Have you ever had a problem that you kept throwing money at?
Last year, not long after moving, our family desiccated into mummies.
Not really, but my son and I especially were dealing with some serious dry skin.
First, I went the Target route. I would go through the lotion aisles looking for big promises. Every few weeks, I would throw a new kind of moisturizer in my cart, thinking that if I just hit on the right one, our dry skin issues would be solved.
But when we didn’t see significant change, I decided a group field trip to the dermatologist was in order. (When you homeschool, everything becomes a group field trip, doesn’t it?)
Trying another approach
After a short consultation with the dermatologist, we left with some free samples of stuff we were already getting at Target.
“It might just be the weather,” she said, as we slowly turned to dust.
I started to wonder if this was just how things were, and then I went to get my hair cut.
“Your hair is really dry,” my stylist said.
“Yes!” I exclaimed. Finally someone was acknowledging the seriousness of this mostly cosmetic issue 😉
“Is there a new conditioner I should try?” I asked. “Maybe a fancy hair mask?”
She didn’t hesitate in her response: “You could try all of that, but I’d just get a shower filter,” she said.
“You have to start at the root of these things – otherwise you’re just putting on Band-aids.”

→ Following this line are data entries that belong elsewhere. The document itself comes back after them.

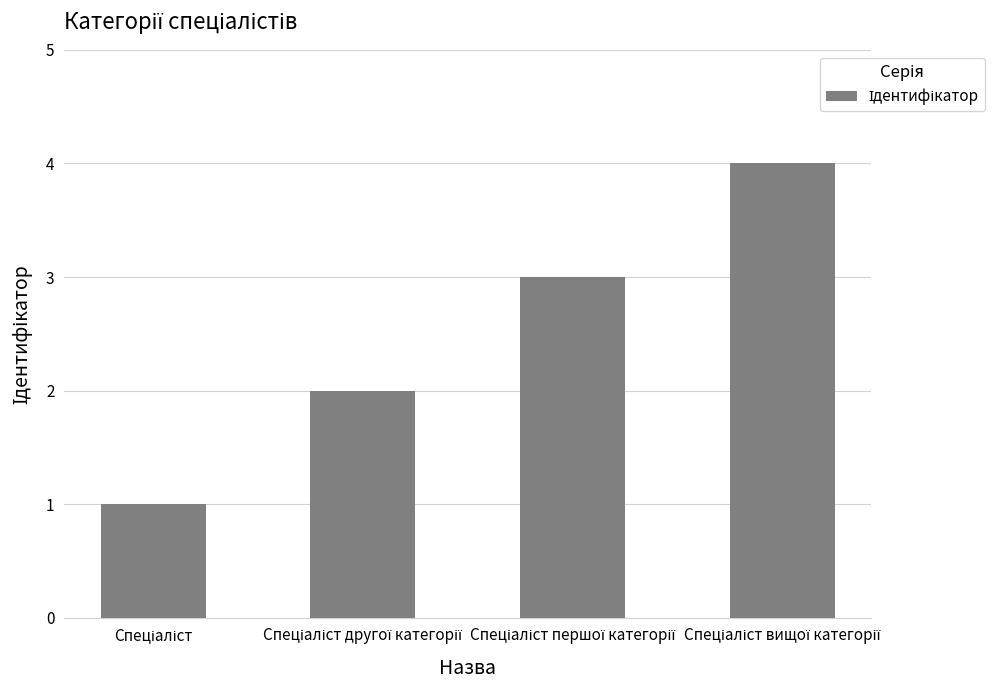

What is the maximum value shown in the chart?

4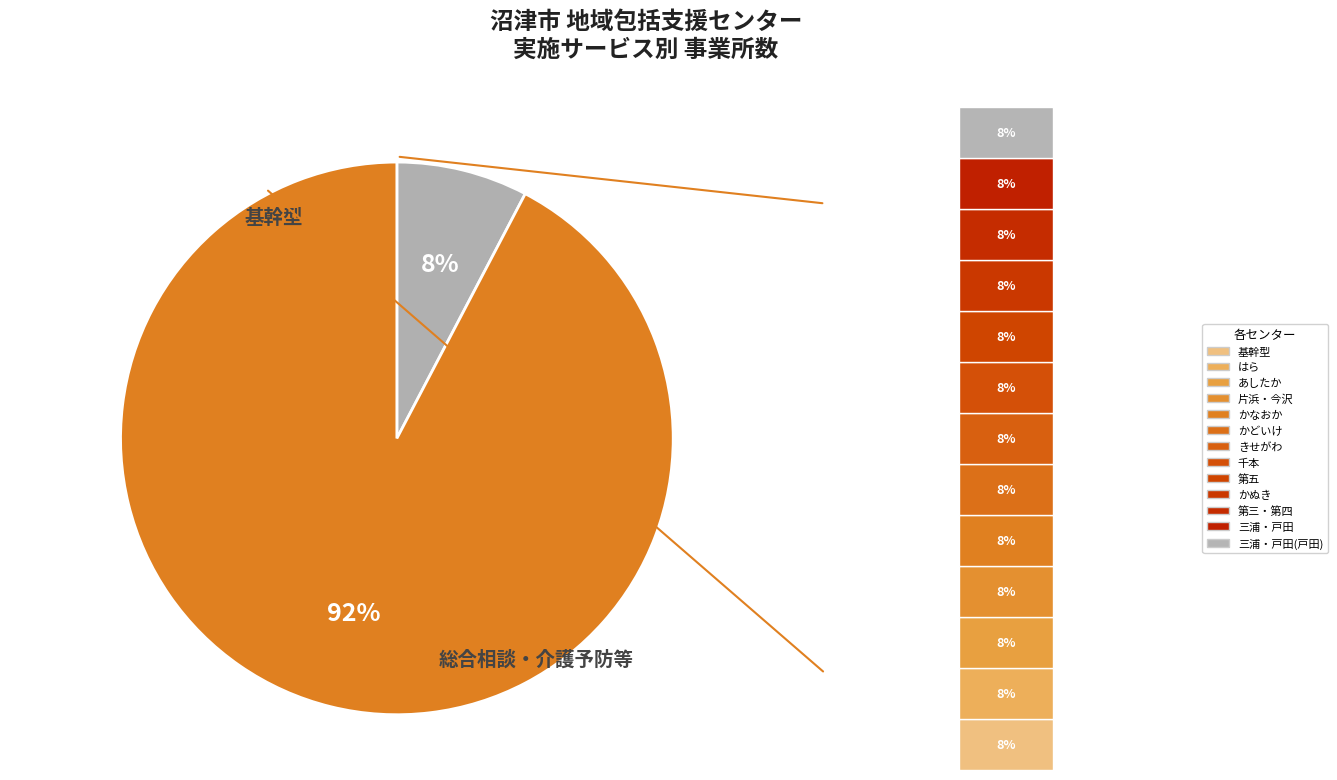

Is 総合相談;介護予防ケアマネジメント;包括的・継続的ケアマネジメント;権利擁護 the majority of the pie?

Yes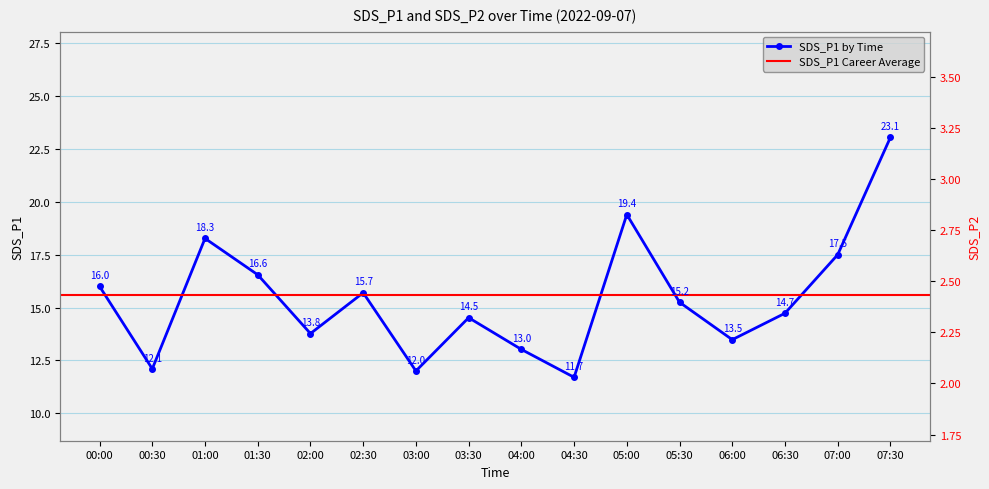

What is the difference between the second highest and second lowest values?

7.4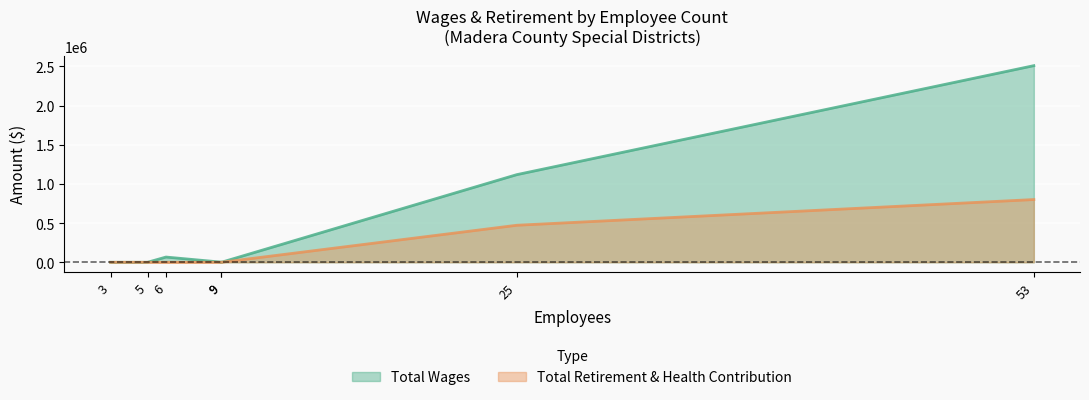

List the series in order of their overall mean, lowest first.

Total Retirement & Health Contribution, Total Wages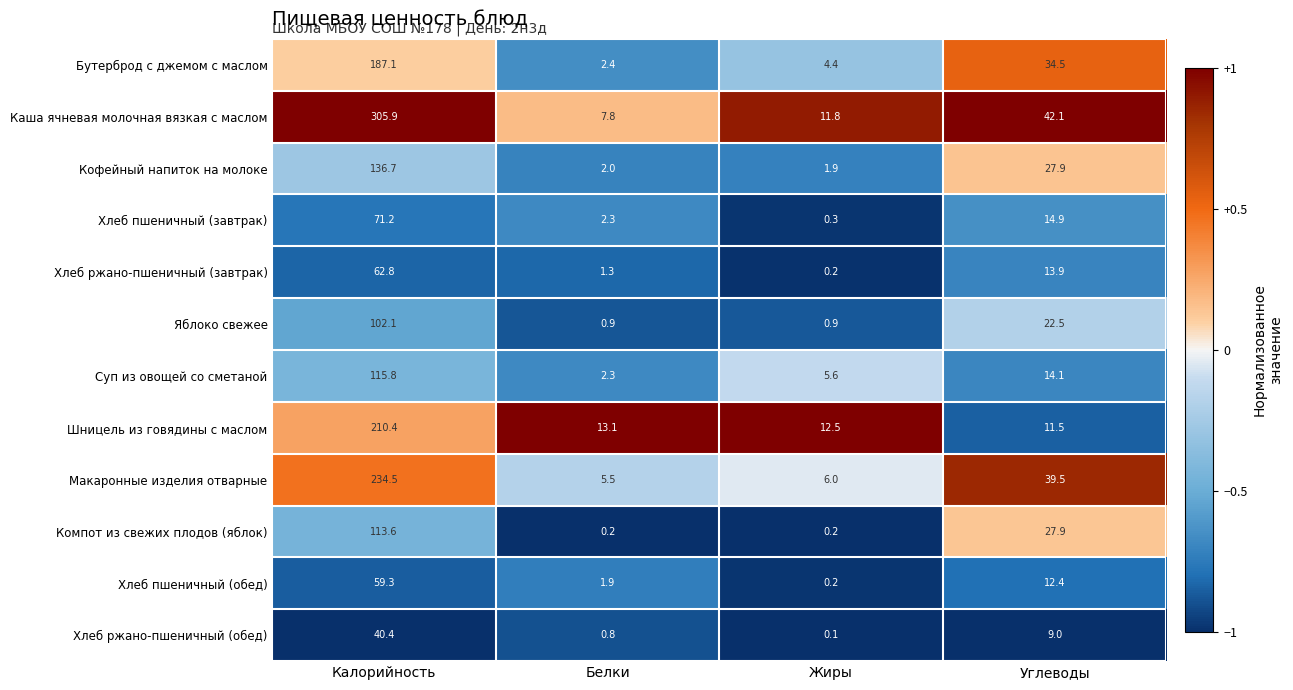

What value does the Хлеб ржано-пшеничный (завтрак) series have at Белки?

1.3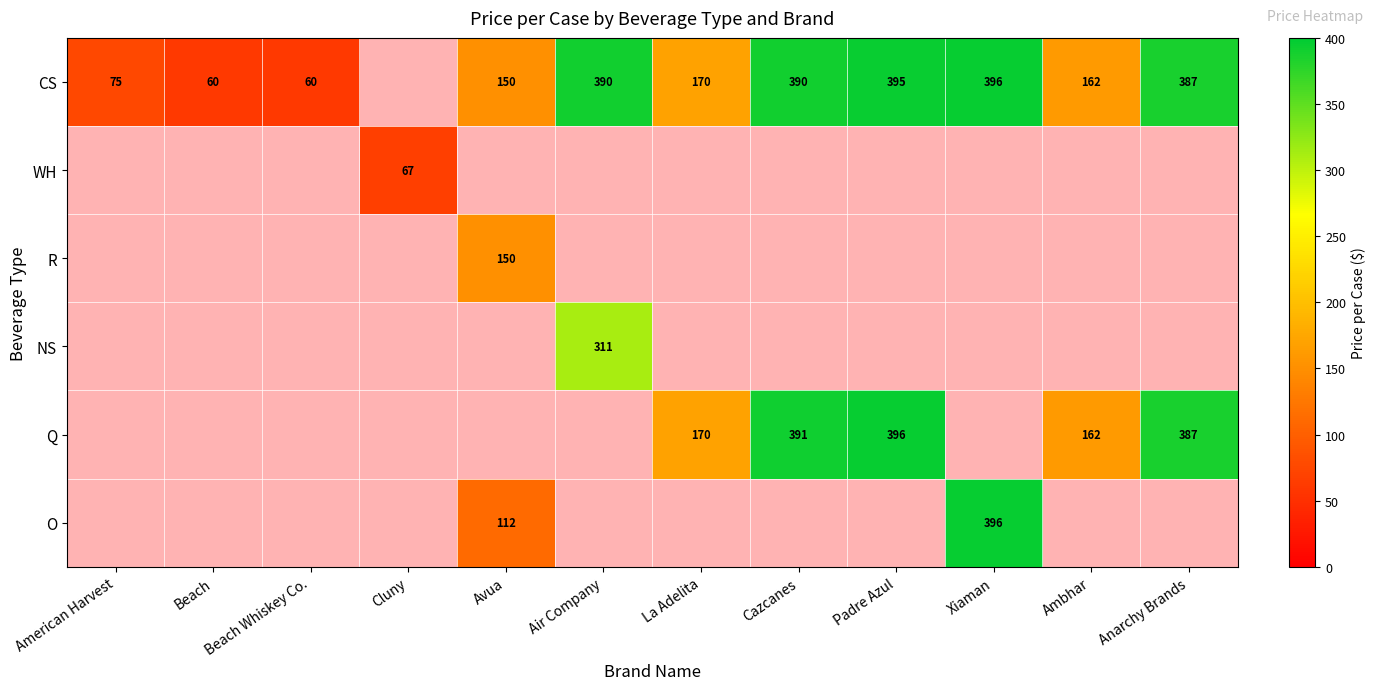

The CS series shows 213 at Xiaman. True or false?

False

So I went home and bought the shower filter she recommended on Amazon.
Within a week or two, our hard water was being filtered, and our skin and hair improved dramatically. We haven’t had a problem since.
Getting to the root
You might be wondering how my dry skin saga relates to homeschooling, but we often do this exact thing as homeschoolers.
Our child is struggling to memorize multiplication tables, so we keep buying new, expensive curriculum packages to “keep them at grade level” instead of just stopping and addressing the problem head-on.
Or maybe our kids get crabby and uncooperative during Morning Time, so we keep adding new books and switching out resources thinking finding the right book will fix it, when maybe the real solution is more protein at breakfast.
Why it’s hard to diagnose problems
The problem is, that once the school year starts, it’s hard to stop and really assess.
So instead we buy more and more Band-aids.
Or, we do what I almost did with Dry Skingate – we take our solutions too far, creating huge, expensive problems.
After realizing that our true issue was hard water, I investigated getting a water softener. Sadly, our 1926 home is not set up to add a water softener without quite a bit of plumbing work.
Still, I was tempted. If a water filter would help a little, a whole new plumbing system would help a lot, right?
But a filter was all we really needed.
More isn’t always better
We do this with homeschooling too. If a new illustrated Spanish dictionary helps, maybe a whole new program and private tutoring and speaking nothing but Spanish at home will help more … ?
So we have to be careful.
We have to stop, assess, and then reassess.
Because sometimes, the answer is time. Sometimes our kids need time, sometimes we need time, and sometimes, things just need to shake out a bit.
So, next time you confront a homeschool issue that needs attention – stop and ask yourself what is going on, beneath the first few layers.
And then maybe stop digging and give it a day or two.